■ TRY IT
Two lines in the data below mark the range: the one with "Amtsblatt der Stadt" and the one with "41352 Korschenbroich". Return both, along with every line between them, exactly.

[[ DATA FOR THIS EXERCISE, beginning ]]

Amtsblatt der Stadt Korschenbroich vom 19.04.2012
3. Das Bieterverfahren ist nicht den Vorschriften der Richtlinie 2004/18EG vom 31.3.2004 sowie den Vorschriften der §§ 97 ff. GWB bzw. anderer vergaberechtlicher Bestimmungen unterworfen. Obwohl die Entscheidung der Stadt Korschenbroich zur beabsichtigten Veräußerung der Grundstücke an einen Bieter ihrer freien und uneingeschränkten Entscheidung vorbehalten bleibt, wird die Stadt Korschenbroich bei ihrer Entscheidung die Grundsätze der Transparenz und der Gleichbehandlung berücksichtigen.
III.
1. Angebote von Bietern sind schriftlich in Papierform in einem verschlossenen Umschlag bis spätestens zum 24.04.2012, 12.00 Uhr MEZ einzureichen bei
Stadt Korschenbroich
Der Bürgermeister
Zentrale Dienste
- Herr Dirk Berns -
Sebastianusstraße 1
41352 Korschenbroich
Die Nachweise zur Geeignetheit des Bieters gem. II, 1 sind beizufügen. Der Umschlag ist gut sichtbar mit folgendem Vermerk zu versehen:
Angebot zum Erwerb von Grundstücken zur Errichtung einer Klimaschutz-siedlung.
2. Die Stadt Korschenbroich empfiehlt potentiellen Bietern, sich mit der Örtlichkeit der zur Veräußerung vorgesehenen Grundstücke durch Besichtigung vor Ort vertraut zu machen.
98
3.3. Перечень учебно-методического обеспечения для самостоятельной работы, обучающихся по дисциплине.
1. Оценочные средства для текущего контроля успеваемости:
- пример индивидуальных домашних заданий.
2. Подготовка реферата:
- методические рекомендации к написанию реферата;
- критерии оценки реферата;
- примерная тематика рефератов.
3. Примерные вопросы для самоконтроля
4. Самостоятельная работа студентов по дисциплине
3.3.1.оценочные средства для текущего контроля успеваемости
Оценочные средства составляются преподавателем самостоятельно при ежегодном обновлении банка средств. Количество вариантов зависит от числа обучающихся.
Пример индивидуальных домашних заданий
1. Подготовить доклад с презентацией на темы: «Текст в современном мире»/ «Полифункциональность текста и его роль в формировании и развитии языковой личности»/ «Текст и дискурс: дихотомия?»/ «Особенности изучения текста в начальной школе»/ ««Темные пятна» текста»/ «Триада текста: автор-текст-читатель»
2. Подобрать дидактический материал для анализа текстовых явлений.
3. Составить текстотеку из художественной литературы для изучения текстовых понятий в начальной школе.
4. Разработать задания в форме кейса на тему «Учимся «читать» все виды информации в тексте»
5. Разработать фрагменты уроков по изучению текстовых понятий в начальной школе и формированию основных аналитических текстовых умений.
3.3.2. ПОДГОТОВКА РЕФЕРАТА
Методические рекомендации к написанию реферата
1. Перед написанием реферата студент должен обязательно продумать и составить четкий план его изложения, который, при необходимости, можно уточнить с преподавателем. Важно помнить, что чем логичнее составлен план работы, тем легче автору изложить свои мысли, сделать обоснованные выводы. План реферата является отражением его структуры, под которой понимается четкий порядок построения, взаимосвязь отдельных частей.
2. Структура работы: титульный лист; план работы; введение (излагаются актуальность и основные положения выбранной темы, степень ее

[[ DATA FOR THIS EXERCISE, end ]]
[[ DATA FOR THIS EXERCISE, beginning ]]

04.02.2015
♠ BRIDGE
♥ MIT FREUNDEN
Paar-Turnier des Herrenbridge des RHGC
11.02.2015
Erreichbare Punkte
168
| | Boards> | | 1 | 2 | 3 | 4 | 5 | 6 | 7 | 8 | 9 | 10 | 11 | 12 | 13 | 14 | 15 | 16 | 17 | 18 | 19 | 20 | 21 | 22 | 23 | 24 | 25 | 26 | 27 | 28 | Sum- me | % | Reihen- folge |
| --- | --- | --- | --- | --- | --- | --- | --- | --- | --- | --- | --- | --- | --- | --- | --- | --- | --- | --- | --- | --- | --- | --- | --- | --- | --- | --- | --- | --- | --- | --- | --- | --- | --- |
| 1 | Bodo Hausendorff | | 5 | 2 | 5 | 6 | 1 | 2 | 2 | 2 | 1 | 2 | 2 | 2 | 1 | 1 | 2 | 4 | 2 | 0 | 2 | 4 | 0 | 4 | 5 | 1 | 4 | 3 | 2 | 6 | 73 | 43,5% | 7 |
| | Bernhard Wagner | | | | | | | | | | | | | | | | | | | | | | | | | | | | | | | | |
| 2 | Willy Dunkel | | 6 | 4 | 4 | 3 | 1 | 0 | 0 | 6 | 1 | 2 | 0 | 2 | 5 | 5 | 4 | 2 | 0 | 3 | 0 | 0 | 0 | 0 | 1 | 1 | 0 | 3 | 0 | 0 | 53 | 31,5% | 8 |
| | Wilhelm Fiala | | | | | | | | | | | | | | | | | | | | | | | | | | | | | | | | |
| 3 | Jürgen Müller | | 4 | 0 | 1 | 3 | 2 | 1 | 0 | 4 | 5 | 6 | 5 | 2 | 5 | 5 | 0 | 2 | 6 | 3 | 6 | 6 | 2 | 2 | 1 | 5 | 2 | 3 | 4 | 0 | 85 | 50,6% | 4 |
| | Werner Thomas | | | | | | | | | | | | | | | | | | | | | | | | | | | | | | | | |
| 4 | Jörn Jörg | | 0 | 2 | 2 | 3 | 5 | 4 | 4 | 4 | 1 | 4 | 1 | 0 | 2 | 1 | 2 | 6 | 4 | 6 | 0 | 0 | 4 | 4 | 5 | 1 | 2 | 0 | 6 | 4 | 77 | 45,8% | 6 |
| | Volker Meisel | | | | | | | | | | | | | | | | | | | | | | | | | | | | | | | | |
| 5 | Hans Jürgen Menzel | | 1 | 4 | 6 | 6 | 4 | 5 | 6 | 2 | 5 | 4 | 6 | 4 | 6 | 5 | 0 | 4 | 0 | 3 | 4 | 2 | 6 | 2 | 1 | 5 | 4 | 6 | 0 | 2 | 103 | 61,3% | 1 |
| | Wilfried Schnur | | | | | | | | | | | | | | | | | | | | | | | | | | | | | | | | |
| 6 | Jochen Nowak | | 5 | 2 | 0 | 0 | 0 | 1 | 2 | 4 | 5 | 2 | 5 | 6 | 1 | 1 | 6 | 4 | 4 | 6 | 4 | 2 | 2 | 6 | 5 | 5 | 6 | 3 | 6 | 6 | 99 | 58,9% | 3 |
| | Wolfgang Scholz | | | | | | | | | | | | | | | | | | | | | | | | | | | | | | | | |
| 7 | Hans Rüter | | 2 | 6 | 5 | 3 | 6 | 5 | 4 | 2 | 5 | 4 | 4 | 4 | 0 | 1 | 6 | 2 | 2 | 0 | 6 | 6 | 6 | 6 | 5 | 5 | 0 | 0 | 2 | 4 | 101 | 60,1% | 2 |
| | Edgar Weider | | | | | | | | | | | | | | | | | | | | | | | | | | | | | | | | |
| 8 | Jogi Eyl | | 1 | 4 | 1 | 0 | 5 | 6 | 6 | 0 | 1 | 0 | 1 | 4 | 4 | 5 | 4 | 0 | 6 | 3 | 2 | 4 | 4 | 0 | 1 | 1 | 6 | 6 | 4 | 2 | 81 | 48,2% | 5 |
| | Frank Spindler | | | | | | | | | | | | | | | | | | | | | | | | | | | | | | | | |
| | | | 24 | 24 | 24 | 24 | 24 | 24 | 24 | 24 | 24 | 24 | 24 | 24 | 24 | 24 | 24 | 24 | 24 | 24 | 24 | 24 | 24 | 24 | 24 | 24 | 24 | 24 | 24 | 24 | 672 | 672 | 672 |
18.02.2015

[[ DATA FOR THIS EXERCISE, end ]]
[[ DATA FOR THIS EXERCISE, beginning ]]

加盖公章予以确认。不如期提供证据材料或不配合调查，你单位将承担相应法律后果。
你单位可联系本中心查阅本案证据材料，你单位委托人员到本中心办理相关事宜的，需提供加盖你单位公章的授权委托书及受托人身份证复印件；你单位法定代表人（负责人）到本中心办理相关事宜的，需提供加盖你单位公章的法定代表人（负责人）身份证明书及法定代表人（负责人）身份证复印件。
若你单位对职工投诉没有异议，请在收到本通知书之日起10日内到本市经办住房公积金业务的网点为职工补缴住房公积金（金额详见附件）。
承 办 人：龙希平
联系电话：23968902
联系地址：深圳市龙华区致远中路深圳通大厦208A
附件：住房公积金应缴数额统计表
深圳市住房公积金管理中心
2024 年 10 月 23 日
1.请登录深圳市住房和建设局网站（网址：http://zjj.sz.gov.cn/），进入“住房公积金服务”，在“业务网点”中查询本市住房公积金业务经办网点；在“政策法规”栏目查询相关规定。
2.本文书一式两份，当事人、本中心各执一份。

[[ DATA FOR THIS EXERCISE, end ]]

■ RESULT FOR THIS EXERCISE
Amtsblatt der Stadt Korschenbroich vom 19.04.2012
3. Das Bieterverfahren ist nicht den Vorschriften der Richtlinie 2004/18EG vom 31.3.2004 sowie den Vorschriften der §§ 97 ff. GWB bzw. anderer vergaberechtlicher Bestimmungen unterworfen. Obwohl die Entscheidung der Stadt Korschenbroich zur beabsichtigten Veräußerung der Grundstücke an einen Bieter ihrer freien und uneingeschränkten Entscheidung vorbehalten bleibt, wird die Stadt Korschenbroich bei ihrer Entscheidung die Grundsätze der Transparenz und der Gleichbehandlung berücksichtigen.
III.
1. Angebote von Bietern sind schriftlich in Papierform in einem verschlossenen Umschlag bis spätestens zum 24.04.2012, 12.00 Uhr MEZ einzureichen bei
Stadt Korschenbroich
Der Bürgermeister
Zentrale Dienste
- Herr Dirk Berns -
Sebastianusstraße 1
41352 Korschenbroich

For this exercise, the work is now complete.